_AUFGABEN_
1. Beantworte die folgenden Fragen mithilfe des Konzertberichts:
(a) Unter welchem Motto stand das Konzert?
(b) Welches Instrument spielt Rolf Denecke?
(c) Wodurch konnte das Konzert kostenlos angeboten werden?
2. Stimmen diese Aussagen mit dem Konzertbericht überein? Antworte jeweils mit Ja oder Nein und zitiere die entscheidenden Worte.
(a) Aeham Ahmad ist ein palästinensisch-syrischer Pianist.
(b) Tobias Schulte spielte beim Konzert Piano.
(c) Im Mittelpunkt des Konzerts standen Volkslieder.
3. Führe den Konzertbericht nach seinem letzten Satz weiter.

»Deutscher Meister in Weltmusik«

So einfach kann Musik Grenzen überwinden

Einbeck. Mitreißende Künstler und ein begeistertes Publikum: Das Edgar Knecht Trio und Aeham Ahmad haben zur StadtpARTie ein Konzert unter dem Motto »Einbeck grenzenlos« gegeben. Es gebe unterschiedliche Gründe, warum Menschen fliehen müssten, stellte Jörg Bachmann vom StadtpARTie-Team fest; man sollte sie unterstützen, ein menschenwürdiges Leben führen zu können.

Der Abend sollte zeigen, was Musik bewirken könne. Edgar Knecht, Piano, Rolf Denecke, Kontrabass, und Tobias Schulte, Schlagzeug, sind gemeinsam mit dem palästinensisch-syrischen Pianisten Aeham Ahmad aufgetreten, der auf einem rollenden Klavier gegen die Hoffnungslosigkeit des Krieges in den Straßen von Damaskus gespielt hat – die Bilder gingen um die Welt. Nach seiner Flucht vor der syrischen Geheimpolizei habe er Edgar Knecht kennengelernt, und es habe sich gezeigt, wie leicht mit Musik Grenzen überschritten werden könnten.

Dank der Unterstützung durch den Lokalen Aktionsplan im Landkreis Northeim könne man dieses Konzert wie auch den Auftritt von »Banda Internationale« kostenlos anbieten. Die Besucher könnten sich auf eine Überraschung einstellen, kündigte er an. Volkslieder haben die beiden Pianisten in den Mittelpunkt des Konzerts gestellt: Während sich Edgar Knecht auf die Bearbeitung deutscher Stücke konzentriert hat, hat Aeham Ahmad eigene Kompositionen, aber auch Lieder aus seiner Heimat interpretiert. Dabei gab es natürlich Unterschiedliches, aber auch Ähnliches.

_BEREITGESTELLTE DATEN_
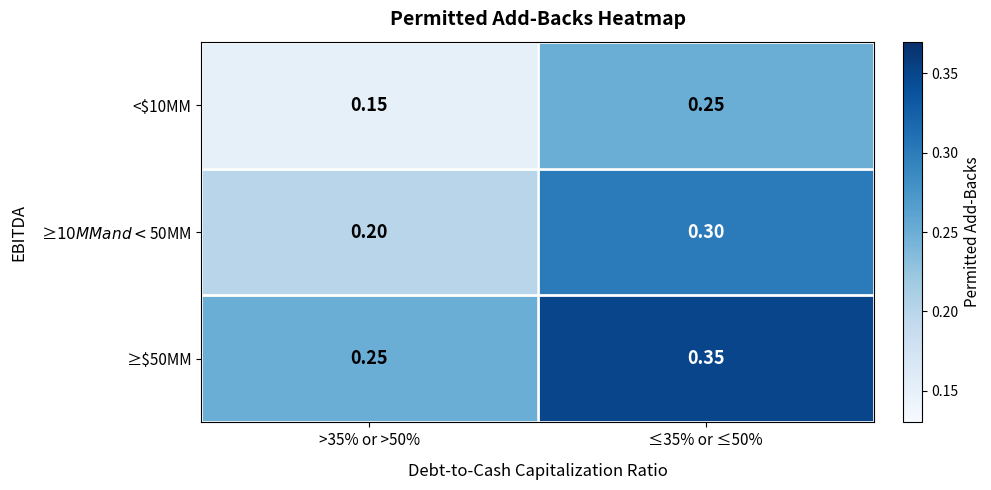

Reading left to right, list all the values displayed in this chart.

<$10MM: >35% or >50%=0.1	≤35% or ≤50%=0.2
≥$10MM and < $50MM: >35% or >50%=0.2	≤35% or ≤50%=0.3
≥$50MM: >35% or >50%=0.2	≤35% or ≤50%=0.3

_ERWARTETE ANTWORTEN_
1.
(a) »Einbeck grenzenlos«
(b) Kontrabass
(c) Durch die Unterstützung des Lokalen Aktionsplans im Landkreis Northeim

2.
(a) Ja: „dem palästinensisch-syrischen Pianisten Aeham Ahmad“
(b) Nein: „Tobias Schulte, Schlagzeug“
(c) Ja: „Volkslieder haben die beiden Pianisten in den Mittelpunkt des Konzerts gestellt“

3.
Ahmad berichtete, welche Gefahr den Menschen durch die Geheimpolizei drohe: Von einigen Familienmitgliedern und Freunden wisse er immer noch nicht, wo sie geblieben seien. Ihnen und allen, die damit leben müssten, widmete er ein »Lied ohne Namen«. Ein Lied aus dem Dreißigjährigen Krieg über einen »Schnitter, der heißt Tod«, fügt sich inhaltlich erschreckend glatt an. Aber dann ließen die Künstler in ihrem harmonischen Zusammenspiel auch Fröhliches durchklingen, animierten zum Mitsingen: »Nicht schüchtern sein.« Zeilen, die ein Freund in politischer Gefangenschaft an die Wände der Zelle geschrieben hat, bildeten einen starken Kontrast dazu. Zur Verleihung des Humanistischen Bürgerpreises Kassel an Joachim Gauck hat Edgar Knecht eine Komposition über das seiner Ansicht nach wichtigste Volkslied, »Die Gedanken sind frei«, geschaffen, ein Stück, das auch Ahmad kannte – vielschichtig war dieses musikalische Statement für Demokratie, Freiheit, Menschenrechte und Frieden. Man spürte geradezu, wie die freien Gedanken Fahrt aufnehmen konnten. Variationen zur »Carmina Burana« wechselten ab mit Melodien aus Syrien, um dann gemeinsam die »Ode an die Freude« anzustimmen. Das Schicksal der bekannten »Königskinder« geht sowohl auf deutsch als auch auf arabisch nahe.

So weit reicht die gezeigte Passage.